While January spending was down in the English division, transfer fees in the 2023/24 season overall were still high. A massive spending spree by these clubs in the summer aided the overall transfer record. Premier League teams combined to spend over $3 billion throughout the current campaign. This is the second-highest transfer spend ever in the division.

Summer spending hindered clubs from making more major moves during January. Premier League officials are cracking down on their teams racking up serious debt from overspending. Everton, Nottingham Forest and Manchester City are all facing charges of breaching Financial Fair Play (FFP) laws.

The Toffees have already received a 10-point penalty for recording losses that exceed the current limit. However, the Merseyside club picked up another charge just a month later. Forest and City will face an independent panel regarding the charges as well.

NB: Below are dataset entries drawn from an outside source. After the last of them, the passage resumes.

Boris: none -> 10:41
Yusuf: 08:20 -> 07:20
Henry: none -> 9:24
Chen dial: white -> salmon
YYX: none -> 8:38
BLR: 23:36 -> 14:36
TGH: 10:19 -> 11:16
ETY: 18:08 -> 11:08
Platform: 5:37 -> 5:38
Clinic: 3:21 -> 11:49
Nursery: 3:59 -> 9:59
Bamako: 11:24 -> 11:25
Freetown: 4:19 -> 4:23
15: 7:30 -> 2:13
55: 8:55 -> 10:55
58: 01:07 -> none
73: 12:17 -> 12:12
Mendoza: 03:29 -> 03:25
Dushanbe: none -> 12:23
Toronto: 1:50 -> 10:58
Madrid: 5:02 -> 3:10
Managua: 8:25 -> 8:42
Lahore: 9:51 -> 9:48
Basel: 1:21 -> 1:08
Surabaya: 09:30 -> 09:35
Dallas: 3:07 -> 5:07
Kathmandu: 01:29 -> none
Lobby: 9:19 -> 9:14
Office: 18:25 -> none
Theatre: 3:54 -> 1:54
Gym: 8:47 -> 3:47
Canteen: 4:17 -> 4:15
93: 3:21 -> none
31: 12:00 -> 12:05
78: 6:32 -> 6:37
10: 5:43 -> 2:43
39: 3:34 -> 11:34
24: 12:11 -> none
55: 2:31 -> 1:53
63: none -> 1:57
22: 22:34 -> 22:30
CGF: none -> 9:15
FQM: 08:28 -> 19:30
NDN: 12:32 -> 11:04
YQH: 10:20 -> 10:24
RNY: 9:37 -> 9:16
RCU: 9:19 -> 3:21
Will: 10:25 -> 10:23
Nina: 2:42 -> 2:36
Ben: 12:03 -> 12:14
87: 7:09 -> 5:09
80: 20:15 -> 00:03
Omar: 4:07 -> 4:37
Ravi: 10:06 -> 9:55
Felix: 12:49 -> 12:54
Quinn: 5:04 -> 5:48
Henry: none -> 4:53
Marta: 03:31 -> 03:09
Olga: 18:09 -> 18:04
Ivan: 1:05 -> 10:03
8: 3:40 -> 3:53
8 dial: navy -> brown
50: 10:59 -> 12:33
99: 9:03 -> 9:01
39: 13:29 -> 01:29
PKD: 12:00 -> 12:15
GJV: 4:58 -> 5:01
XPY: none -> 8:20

Spending likely to resume following the end of the season

As a result, clubs are undoubtedly being more careful with their spending in the transfer market. Everton’s aforementioned points punishment has certainly seemed to scare teams into resisting splashing cash on new players.

Deloitte’s Sports Business Group partner Tim Bridge echoed these sentiments in a recent interview. The financial company, among other things, tracks spending by sports teams from all over the world.

“The more prudent approach is likely driven by the high level of spend invested during the summer window but may also have been influenced by a heightened awareness of the Premier League’s financial regulations and the potential repercussions of non-compliance,” stated Bridge.

“Securing the highest quality player talent remains pivotal for Premier League clubs, but we’ve seen in this window that retention has been of higher priority than attraction.”

While January spending was down, experts believe that the trend is unlikely to continue. Premier League teams will spend significant money on new players during the summer months. Financial years run on a similar schedule as the Premier League. This upcoming July and August will be a new financial year, which means clubs can open up to spend more money.